O Conselho de Ética da Câmara abriu nesta quarta-feira, 4, dez novos procedimentos para investigar as condutas de nove parlamentares. Dois processos são contra o deputado Eduardo Bolsonaro (PL-SP), um deles por ofensas ao senador Humberto Costa (PT), a quem chamou de “drácula da Odebrecht” nas redes sociais. O segundo vai apurar uma postagem em que Eduardo debochou da tortura sofrida pela jornalista Miriam Leitão durante a ditadura militar. Ela publicou uma coluna no jornal O Globo em que criticou o presidente Jair Bolsonaro (PL). Em resposta, o deputado publicou no Twitter: “ainda com pena da cobra”. Em uma das sessões de tortura, Miriam foi trancada em uma sala com uma cobra.
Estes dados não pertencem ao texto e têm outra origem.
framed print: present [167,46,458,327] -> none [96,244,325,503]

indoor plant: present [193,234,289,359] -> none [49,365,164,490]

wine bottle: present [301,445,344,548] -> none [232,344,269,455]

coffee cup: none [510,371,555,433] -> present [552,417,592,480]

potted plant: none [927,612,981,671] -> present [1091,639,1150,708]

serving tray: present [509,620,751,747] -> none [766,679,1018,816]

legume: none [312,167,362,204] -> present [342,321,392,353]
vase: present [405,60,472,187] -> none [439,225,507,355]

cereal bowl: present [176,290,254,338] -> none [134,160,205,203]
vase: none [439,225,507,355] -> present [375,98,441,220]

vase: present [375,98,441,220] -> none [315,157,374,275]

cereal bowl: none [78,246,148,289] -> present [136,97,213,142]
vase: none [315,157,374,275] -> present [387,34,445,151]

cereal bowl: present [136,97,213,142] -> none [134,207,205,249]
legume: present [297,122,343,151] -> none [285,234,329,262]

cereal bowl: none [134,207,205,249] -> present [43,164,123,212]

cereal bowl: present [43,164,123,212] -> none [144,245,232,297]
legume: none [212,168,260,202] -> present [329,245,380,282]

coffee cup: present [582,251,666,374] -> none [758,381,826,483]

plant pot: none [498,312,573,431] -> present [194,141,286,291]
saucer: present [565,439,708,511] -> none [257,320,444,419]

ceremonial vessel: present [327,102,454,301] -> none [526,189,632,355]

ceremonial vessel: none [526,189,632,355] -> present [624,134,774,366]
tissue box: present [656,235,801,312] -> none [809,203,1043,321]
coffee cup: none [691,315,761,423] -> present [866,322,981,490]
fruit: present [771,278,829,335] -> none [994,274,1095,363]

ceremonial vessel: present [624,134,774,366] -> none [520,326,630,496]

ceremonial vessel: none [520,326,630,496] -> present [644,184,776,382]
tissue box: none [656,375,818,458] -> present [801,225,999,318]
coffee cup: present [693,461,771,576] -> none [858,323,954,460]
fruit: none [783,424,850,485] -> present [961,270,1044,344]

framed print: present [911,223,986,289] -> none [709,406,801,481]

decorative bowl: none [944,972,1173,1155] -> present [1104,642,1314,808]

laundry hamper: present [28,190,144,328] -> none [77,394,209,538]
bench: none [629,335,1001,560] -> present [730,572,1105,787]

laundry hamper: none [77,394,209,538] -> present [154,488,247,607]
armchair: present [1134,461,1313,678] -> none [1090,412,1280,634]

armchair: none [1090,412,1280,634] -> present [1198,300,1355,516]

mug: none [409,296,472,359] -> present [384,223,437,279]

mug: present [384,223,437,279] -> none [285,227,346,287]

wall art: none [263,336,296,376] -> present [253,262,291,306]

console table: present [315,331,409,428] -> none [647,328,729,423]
O conselho também abriu processos contra Carla Zambelli (PL-SP) e Carlos Jordy (PL-SP) por ofensas a Humberto Costa, e contra Bia Kicis (PL-DF), por divulgar documentos com dados de médicos favoráveis à vacinação de crianças contra a Covid-19. Os profissionais entregaram declarações de conflito de interesses antes de participar de uma audiência sobre o tema na Câmara, mas os papéis também continham dados pessoais como CPF, número de telefone e e-mail. Na ocasião, a deputada admitiu que compartilhou as informações em um grupo de Whatsapp, mas disse que o Ministério da Saúde informou que os documentos eram públicos e seriam publicados no site da pasta. O deputado Josimar Maranhãozinho (PL-MA) também se tornou alvo de investigação no Conselho de Ética. Uma operação da PF encontrou grande quantidade de maços de dinheiro no escritório do parlamentar em outubro do ano passado, em São Luís. A investigação aponta que o valor foi desviado de emendas.

O colegiado ainda aprovou uma representação contra Kim Kataguiri (União-SP) por dizer, em entrevista a um podcast, que foi um “erro” a Alemanha ter criminalizado o partido nazista. O deputado Heitor Freire (União-CE) será investigado por invadir uma escola do Distrito Federal. Segundo a Rede Sustentabilidade, que apresentou a ação, ele entrou na instituição para “constranger e ameaçar” funcionários após um trabalho dos alunos sobre o Dia da Consciência Negra. Por fim, o Conselho de Ética também abriu processos contra a deputada Jandira Feghali (PCdoB – RJ) por uma postagem favorável a Stalin, e contra Talíria Petrone (PSOL – RJ), por publicações a favor de “atos de vandalismo contra o patrimônio histórico”, segundo o PTB, que protocolou as ações.